Saya yang juga hadir pada malam ini bisa merasakan bahwa walaupun Mas Yasin tidak mengutarakan tapi sesungguhnya ini adalah tabungan sejarah. sejarah terbangun dari catatan kecil-kecilan seperti ini. Setiap zaman manusia punya cara mengenang yang berbeda. Bahwa dia pengalaman personal tentu saja iya namun ketika sebuah pengalaman pribadi dituliskan dia berpotensi menjadi pengalaman kolektif. Manusia bisa saja menciptakan imajinasi dan pengalaman kolektif. Kalimat “Menjawab Keraguan” yang menjadi judul buku ini cukup memantik diskusi menjadi lebih dalam.
Sudah saya sebutkan di awal tadi bahwa Mas Yasin dulunya adalah relawan di Perpus EAN ini. Sebelum akhirnya pindah kota, menikah dan meneruskan kehidupan. Rupanya atmosfer Perpus EAN dan Rumah Maiyah Kedatuan Kadipiro ini, cukup banyak memberi sumbangan energi kreatif bagi Mas Yasin. Malam ini juga beberapa teman-teman relawan Perpus EAN yang semuanya adalah mahasiswi UIN hadir sehingga mereka tentu jadi bisa menimba sumur keteduhan dari Mas Yasin yang sangat ramah.
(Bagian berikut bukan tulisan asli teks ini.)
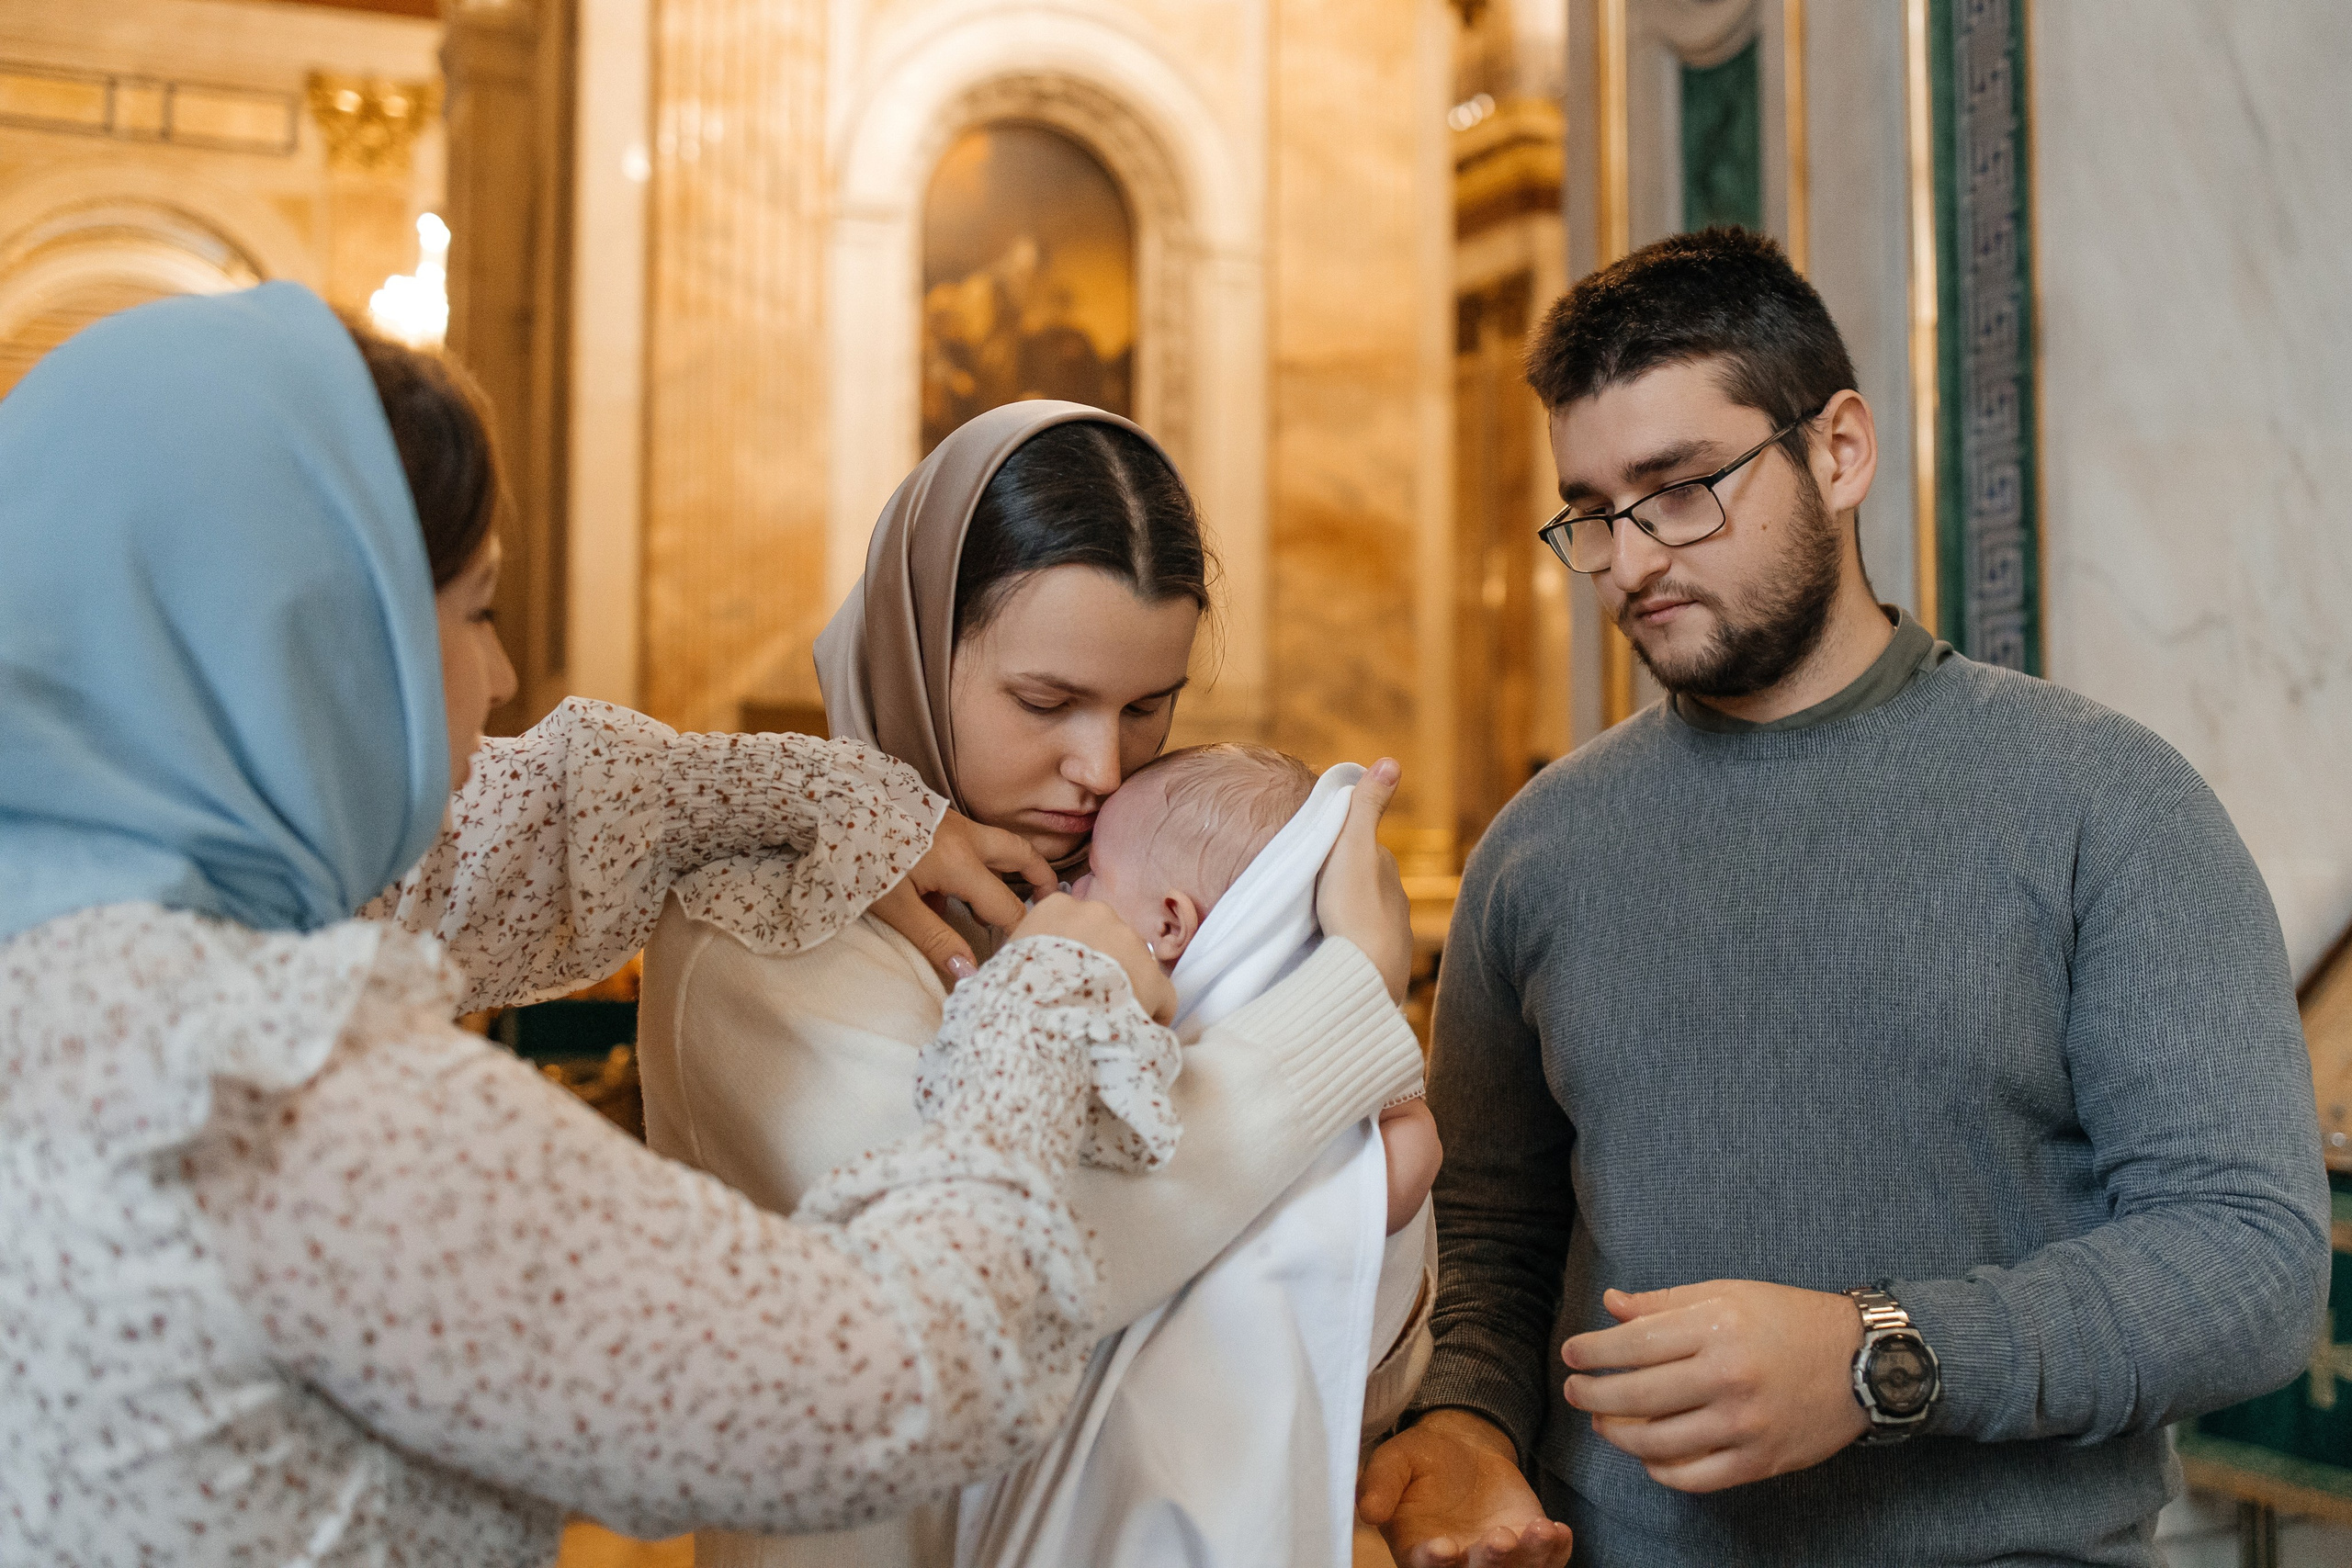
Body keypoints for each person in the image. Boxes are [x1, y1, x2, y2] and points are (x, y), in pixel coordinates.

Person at [0, 282, 1190, 1567]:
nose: (502, 679)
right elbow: (889, 1379)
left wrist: (822, 792)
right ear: (318, 645)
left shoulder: (67, 947)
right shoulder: (284, 1102)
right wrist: (1051, 1000)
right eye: (478, 613)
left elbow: (512, 835)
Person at [1360, 227, 2328, 1567]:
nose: (1632, 561)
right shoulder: (1538, 851)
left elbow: (2253, 1262)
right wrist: (1467, 1416)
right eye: (1593, 511)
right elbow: (1489, 1233)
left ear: (1840, 451)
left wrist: (1879, 1356)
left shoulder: (2110, 801)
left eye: (1684, 485)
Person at [637, 401, 1430, 1568]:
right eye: (1046, 704)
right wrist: (1348, 998)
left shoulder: (1148, 899)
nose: (1100, 769)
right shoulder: (761, 928)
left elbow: (1346, 1341)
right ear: (915, 644)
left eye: (1147, 708)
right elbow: (1024, 1272)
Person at [1076, 741, 1442, 1235]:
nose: (1071, 888)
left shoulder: (1293, 1013)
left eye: (1093, 872)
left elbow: (1410, 1143)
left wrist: (1341, 1214)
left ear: (1170, 925)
Rasanya, manusia memang selalu ada dalam keraguan. Menjawab keraguan berarti adalah menuju pada tingkatan keraguan lain. Dan keraguan tidak mesti bertentangn dengan keimanan. Hidup menjadi asik dengan keraguan, dengan pertanyaan-pertanyaan yang tak akan terjawab. Dengan tuntutan yang tak akan terpenuhi. Dengan perjuangan yang tidak mungkin menang. Dengan rindu yang tak perlu bertemu. Tidak segala hal bisa terselesaikan atau mampu ditemukan jawabannya dalam sekali hidup “That’s Life” kata lagunya Frank Sinatra. Atau saya sering teringat Mbah Nun bilang “ngono kuwi urip”.
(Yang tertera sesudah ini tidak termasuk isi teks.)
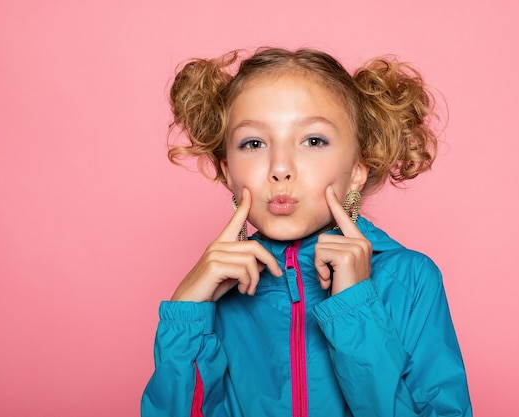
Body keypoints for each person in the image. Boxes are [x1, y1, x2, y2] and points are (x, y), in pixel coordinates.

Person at [141, 47, 472, 417]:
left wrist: (355, 311)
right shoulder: (215, 299)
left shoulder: (411, 280)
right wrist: (187, 314)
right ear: (228, 171)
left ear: (358, 167)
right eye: (253, 143)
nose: (280, 168)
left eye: (313, 141)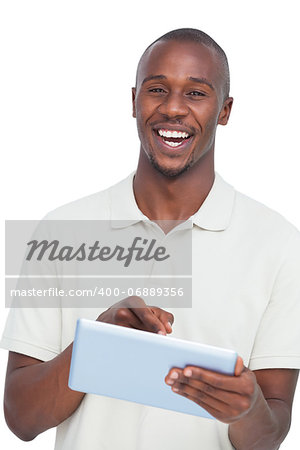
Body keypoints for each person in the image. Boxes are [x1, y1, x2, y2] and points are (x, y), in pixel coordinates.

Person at [1, 28, 300, 450]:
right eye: (157, 89)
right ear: (134, 101)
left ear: (225, 110)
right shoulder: (61, 230)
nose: (173, 108)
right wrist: (97, 344)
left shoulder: (280, 245)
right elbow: (20, 418)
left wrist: (247, 409)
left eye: (196, 93)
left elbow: (270, 433)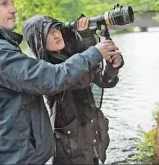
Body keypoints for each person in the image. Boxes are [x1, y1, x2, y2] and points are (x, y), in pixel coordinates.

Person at [0, 0, 121, 164]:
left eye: (12, 3)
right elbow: (52, 78)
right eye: (3, 4)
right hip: (13, 158)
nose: (13, 9)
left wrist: (111, 65)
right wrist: (93, 51)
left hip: (22, 156)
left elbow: (100, 80)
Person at [22, 14, 124, 164]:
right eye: (49, 32)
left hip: (93, 141)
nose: (57, 34)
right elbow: (78, 79)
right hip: (70, 152)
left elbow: (103, 82)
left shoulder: (75, 58)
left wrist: (112, 67)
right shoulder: (45, 71)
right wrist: (90, 44)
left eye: (57, 29)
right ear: (39, 41)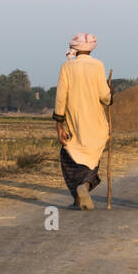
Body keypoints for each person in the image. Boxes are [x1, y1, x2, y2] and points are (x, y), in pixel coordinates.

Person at [53, 32, 111, 210]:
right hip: (96, 124)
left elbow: (61, 97)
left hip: (73, 123)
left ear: (74, 49)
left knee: (70, 157)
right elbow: (105, 96)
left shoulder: (67, 67)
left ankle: (77, 197)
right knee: (92, 158)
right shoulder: (98, 66)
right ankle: (84, 187)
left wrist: (59, 125)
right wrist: (111, 93)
Hanya pecinta sejati yang tahu bagaimana caranya menghadirkan kebencian sebagai bentuk kasih sayang. Dalam pandangan sang pecinta, semua telah manunggal. Hal semacam ini si Fadil yang jadi moderator itu tidak akan paham karena dia orangnya kering spiritual, tadi masa dia bilang “i’m not so into kiai minded”.
Semakin malam lempar-lemparan respons dari para hadirin semakin ramai. Dialog makin lancar, tanya-jawab semakin mengalir dan beberapa kritikan juga dilontarkan, tentu ini semua maksudnya adalah agar kita semua menjadi lebih baik lagi dan lagi. Yang hadir, apa mungkin karena kebanyakan juga adalah Jamaah Maiyah, selalu punya pertanyaan-pertanyaan. Ada Mas Harianto juga yang pada penghujung sempat memberikan pesan-pesan berharga untuk kelanjutan karya penulis ke depannya. Saya rasa, keistimewaan manusia Maiyah adalah bukan karena mereka punya segala jawaban tapi justru kemampuan mereka dalam menemukan pertanyaan-pertanyaan. Dan itu tampak sekali malam hari ini. Buku Menjawab Keraguan karya Mas Yasin ini kelak akan menjadi catatan berharga bagi pembelajar Maiyah di abad-abad ke depan. Kita tidak pernah tau seperti apa kita akan dikenang. Atau apakah kelak kita akan terlupakan, kalau Fadil itu katanya lebih memilih terlupakan. Semuanya adalah keraguan dan kita bisa beriman dengan total pada keraguan. Karena toh bukankah Gusti Allah jugalah yang mengejawantah menjadi keraguan-keraguan dalam selipan keimanan kita?